With the rise of AI agents, an “invisible tax” is pressing down on the open web, fundamentally disrupting its economic foundation. This interference stems from the increasing asymmetry between the web’s contextual layer and execution layer: currently, AI agents extract data from ad-supported content sites (the contextual layer), providing convenience to users while systematically bypassing the revenue sources that support content creation (such as ads and subscriptions).

To prevent further decline of the open web (and to protect the diversity of content fueling AI), we need large-scale deployment of technological and economic solutions. These might include next-generation sponsored content, micro-attribution systems, or other innovative funding models. Existing AI licensing protocols have proven to be only short-term stopgaps, often compensating content creators only a small fraction of the revenue lost to AI traffic.

The web needs a new economic model where value can flow automatically. The most critical transition next year will be from static licensing to real-time usage-based compensation.

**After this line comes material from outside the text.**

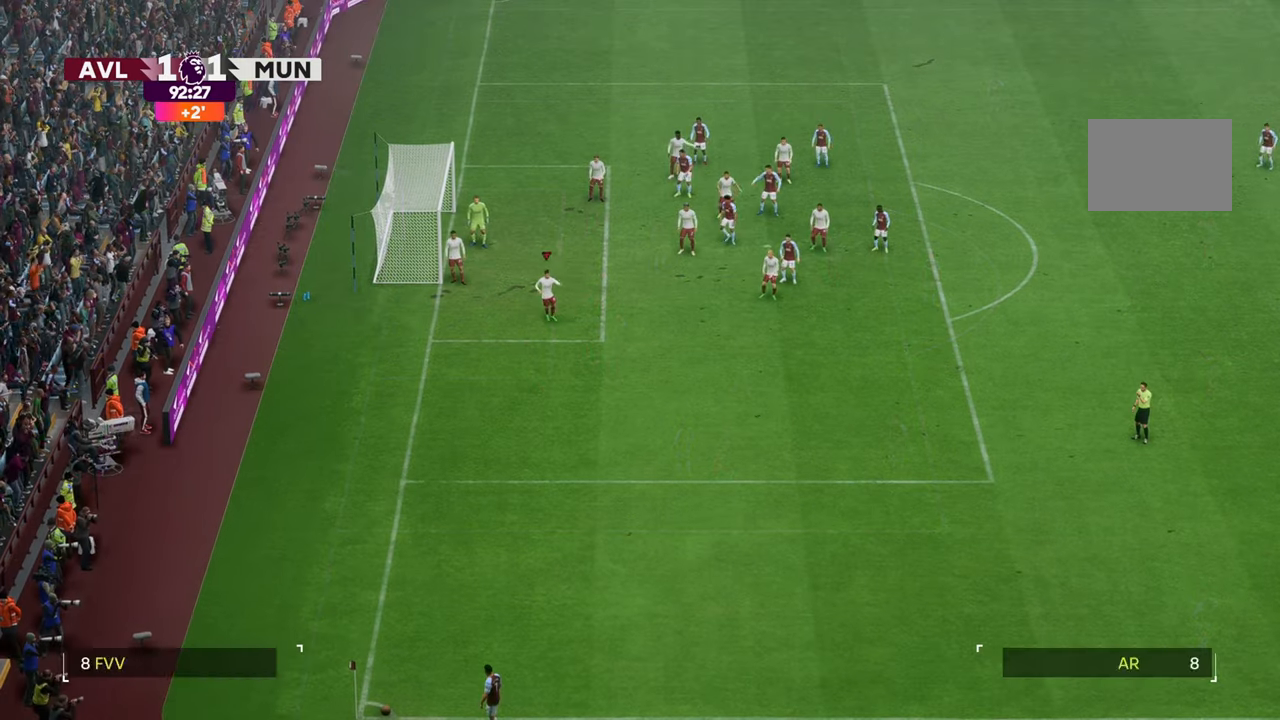
{"buttons": [], "left_stick": "up-right", "right_stick": "down-right", "events": [[50, "left_stick", "center"], [133, "left_stick", "up-right"], [133, "right_stick", "down-right"]]}
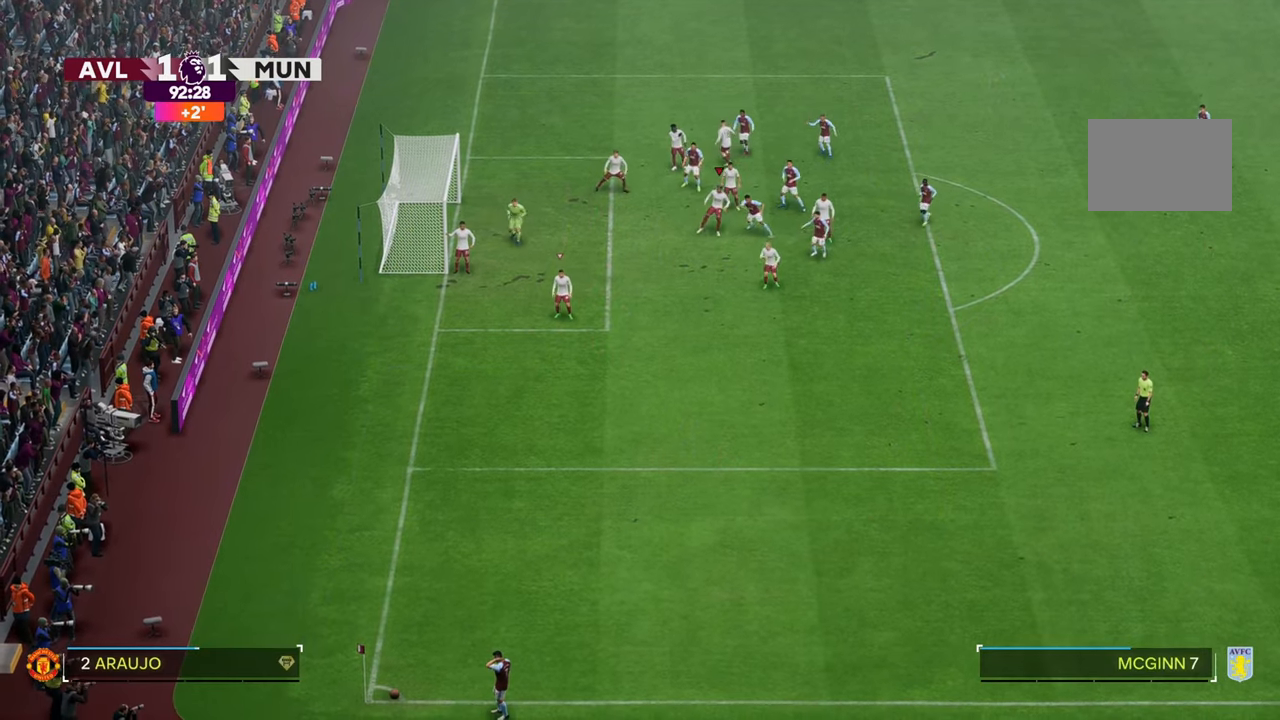
{"buttons": [], "left_stick": "up-right", "right_stick": "center", "events": [[400, "right_stick", "center"]]}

This involves testing and scaling systems—possibly leveraging blockchain-supported micro-payments (nanopayments) and complex attribution standards—to automatically reward all entities contributing valuable information for AI agents to complete tasks successfully.

– Liz Harkavy, a16z Crypto Investment Team

Privacy as the Ultimate Moat

Privacy Will Become the Most Important Moat in Crypto

Privacy is one of the key features driving the global on-chain finance movement. Yet, it remains a significant element lacking in almost all current blockchains. For most blockchains, privacy issues are often considered an afterthought.

Today, privacy itself has become a critical differentiator for blockchains. More importantly, privacy can create a “chain lock-in” effect—or a privacy network effect. Especially in an era where performance competition is no longer sufficient for advantage, privacy becomes even more crucial.

With cross-chain bridge protocols, as long as all information is public, migrating between chains is straightforward. But once privacy is introduced, this convenience disappears: transferring tokens across chains is easy, but transferring privacy is extremely difficult. Users moving from a privacy chain to a public chain—or between privacy chains—face risks, as observers of on-chain data, mempools, or network traffic might infer their identities. Crossing the boundaries between privacy and public chains, or between different privacy chains, can leak metadata such as transaction timing and amounts, making user tracking easier.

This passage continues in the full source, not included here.